Hawk Before Editing-1
Click for an enlargement
Hawk After Editing-2
Nikon D500, Nikon 200-500 lens, 1/1250 at f/5.6, ISO 250, +1/3 EV, matrix metering. This photo, like all of my photos, was processed in Lightroom and then in Photoshop as needed. In this case, after using Lightroom, it was as simple as using Photoshop to remove a branch that poked into the image area on the right.
Click for an enlargement
This person, I’ll call him Mike, appeared to believe that shooting in JPEG was a badge of honor of some sort, “I take photos straight out of the camera,” he said. He intimated, in one of our conversations, that what I did, shoot in RAW and edit (sometimes with a bit of “slight of hand”) was somehow “less than” what he did.
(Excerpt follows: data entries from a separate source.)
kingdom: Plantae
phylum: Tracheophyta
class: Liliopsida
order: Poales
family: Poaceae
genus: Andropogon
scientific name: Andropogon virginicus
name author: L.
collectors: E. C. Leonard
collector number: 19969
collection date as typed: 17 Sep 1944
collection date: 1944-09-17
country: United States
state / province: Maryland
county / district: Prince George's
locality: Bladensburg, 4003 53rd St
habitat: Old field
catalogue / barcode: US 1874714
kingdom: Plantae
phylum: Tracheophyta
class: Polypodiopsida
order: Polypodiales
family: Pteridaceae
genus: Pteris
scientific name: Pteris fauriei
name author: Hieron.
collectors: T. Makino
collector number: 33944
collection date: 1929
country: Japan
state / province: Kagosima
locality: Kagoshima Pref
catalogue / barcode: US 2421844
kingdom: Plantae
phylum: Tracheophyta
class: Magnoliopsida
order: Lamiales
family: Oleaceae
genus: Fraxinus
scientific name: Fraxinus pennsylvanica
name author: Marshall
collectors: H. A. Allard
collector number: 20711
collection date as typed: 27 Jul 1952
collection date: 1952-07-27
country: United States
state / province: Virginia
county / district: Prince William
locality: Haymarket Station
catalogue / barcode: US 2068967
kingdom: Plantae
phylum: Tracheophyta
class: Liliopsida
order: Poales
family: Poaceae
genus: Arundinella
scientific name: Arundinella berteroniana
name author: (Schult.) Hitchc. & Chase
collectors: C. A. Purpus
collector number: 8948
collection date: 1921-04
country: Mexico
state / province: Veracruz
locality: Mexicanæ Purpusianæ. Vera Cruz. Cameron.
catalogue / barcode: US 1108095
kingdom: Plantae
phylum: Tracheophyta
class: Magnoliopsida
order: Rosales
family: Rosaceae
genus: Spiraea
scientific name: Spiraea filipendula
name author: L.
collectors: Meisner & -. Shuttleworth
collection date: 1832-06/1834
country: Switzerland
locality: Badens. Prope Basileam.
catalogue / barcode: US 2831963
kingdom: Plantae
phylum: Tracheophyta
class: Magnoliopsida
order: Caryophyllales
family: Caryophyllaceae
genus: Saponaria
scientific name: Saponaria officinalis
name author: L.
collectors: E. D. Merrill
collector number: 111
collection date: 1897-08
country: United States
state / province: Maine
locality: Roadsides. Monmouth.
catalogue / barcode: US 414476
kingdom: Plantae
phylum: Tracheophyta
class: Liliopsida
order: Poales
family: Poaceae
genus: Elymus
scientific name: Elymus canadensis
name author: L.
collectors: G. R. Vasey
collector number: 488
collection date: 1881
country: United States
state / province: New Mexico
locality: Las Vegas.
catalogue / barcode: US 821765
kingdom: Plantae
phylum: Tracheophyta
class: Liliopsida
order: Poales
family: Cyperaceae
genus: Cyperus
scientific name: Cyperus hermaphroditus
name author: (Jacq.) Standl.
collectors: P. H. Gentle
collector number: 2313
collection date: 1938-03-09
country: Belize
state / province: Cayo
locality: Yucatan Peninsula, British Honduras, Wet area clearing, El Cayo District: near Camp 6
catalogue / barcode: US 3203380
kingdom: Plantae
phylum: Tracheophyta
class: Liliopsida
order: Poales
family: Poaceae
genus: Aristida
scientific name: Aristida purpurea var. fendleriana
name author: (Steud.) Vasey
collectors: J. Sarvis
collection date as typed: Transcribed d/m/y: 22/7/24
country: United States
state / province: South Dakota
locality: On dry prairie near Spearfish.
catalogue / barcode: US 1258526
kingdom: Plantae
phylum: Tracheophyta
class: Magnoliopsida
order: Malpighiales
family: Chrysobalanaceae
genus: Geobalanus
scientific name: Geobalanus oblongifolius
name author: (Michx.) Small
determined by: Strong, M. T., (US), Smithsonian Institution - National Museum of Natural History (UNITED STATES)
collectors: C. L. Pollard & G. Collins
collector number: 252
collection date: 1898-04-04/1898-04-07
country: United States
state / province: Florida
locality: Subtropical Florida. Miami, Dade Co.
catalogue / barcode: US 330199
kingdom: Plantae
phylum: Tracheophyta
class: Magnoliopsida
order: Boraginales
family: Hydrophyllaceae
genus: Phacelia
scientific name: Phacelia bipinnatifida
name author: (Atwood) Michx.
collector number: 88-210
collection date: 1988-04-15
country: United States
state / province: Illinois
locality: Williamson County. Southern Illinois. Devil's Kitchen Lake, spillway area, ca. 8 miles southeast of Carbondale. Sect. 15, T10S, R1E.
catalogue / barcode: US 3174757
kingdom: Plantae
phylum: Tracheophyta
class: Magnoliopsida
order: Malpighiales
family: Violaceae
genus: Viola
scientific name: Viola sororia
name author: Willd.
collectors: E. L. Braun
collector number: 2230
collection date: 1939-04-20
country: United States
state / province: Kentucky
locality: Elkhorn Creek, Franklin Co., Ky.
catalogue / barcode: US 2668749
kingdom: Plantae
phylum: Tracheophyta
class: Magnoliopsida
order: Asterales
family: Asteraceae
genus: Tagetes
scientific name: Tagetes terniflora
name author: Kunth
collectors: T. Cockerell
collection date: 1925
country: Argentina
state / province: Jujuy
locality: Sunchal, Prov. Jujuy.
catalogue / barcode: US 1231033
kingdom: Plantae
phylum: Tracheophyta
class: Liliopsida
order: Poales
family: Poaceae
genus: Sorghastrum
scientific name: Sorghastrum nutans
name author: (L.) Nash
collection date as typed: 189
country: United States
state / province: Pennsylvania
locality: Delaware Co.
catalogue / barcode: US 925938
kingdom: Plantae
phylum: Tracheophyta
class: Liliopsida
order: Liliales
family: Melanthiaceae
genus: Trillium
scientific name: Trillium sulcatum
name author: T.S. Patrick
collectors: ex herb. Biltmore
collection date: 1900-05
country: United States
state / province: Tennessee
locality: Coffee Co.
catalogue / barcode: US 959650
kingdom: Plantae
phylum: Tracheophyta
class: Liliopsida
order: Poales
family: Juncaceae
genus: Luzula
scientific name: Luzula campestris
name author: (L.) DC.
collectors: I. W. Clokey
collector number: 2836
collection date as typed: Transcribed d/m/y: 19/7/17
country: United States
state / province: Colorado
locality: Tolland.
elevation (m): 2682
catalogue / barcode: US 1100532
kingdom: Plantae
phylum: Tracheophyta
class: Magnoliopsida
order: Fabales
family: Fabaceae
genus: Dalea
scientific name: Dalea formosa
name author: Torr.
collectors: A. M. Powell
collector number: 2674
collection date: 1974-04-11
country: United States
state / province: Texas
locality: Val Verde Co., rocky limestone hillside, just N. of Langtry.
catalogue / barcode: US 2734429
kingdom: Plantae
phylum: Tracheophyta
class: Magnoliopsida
He went so far as to say that processed photos did not look real and that his photos were “real.” In his mind, apparently, if you did any processing at all the resultant image was not realistic. I told him that I was a photographer who wanted to do art, not photo-journalism. I said that my photographs did look real and that they represented the scene I saw. I showed him some of my finished work and his comment was, “they're ok.” I’m not really sure what that meant but I accepted it and attempted to avoid any further conversation with him. The very next day he approached me at breakfast (before I had even had my coffee!) and showed me a shot that he took and said, “this is my art.” The shot, which was nicely done, was of a bird in flight with a blurred background, a scene that many photographers favor. I told him the shot was very nice and moved away. I don’t know why he felt so compelled to prove a point of some sort; I told him very early on that one of the reasons that I loved photography was that it is, to me, a solo craft in that I take the photographs I want in my way; I don’t have to consider what someone else wants when I’m taking photographs, only what I want and if I’m happy with the end result.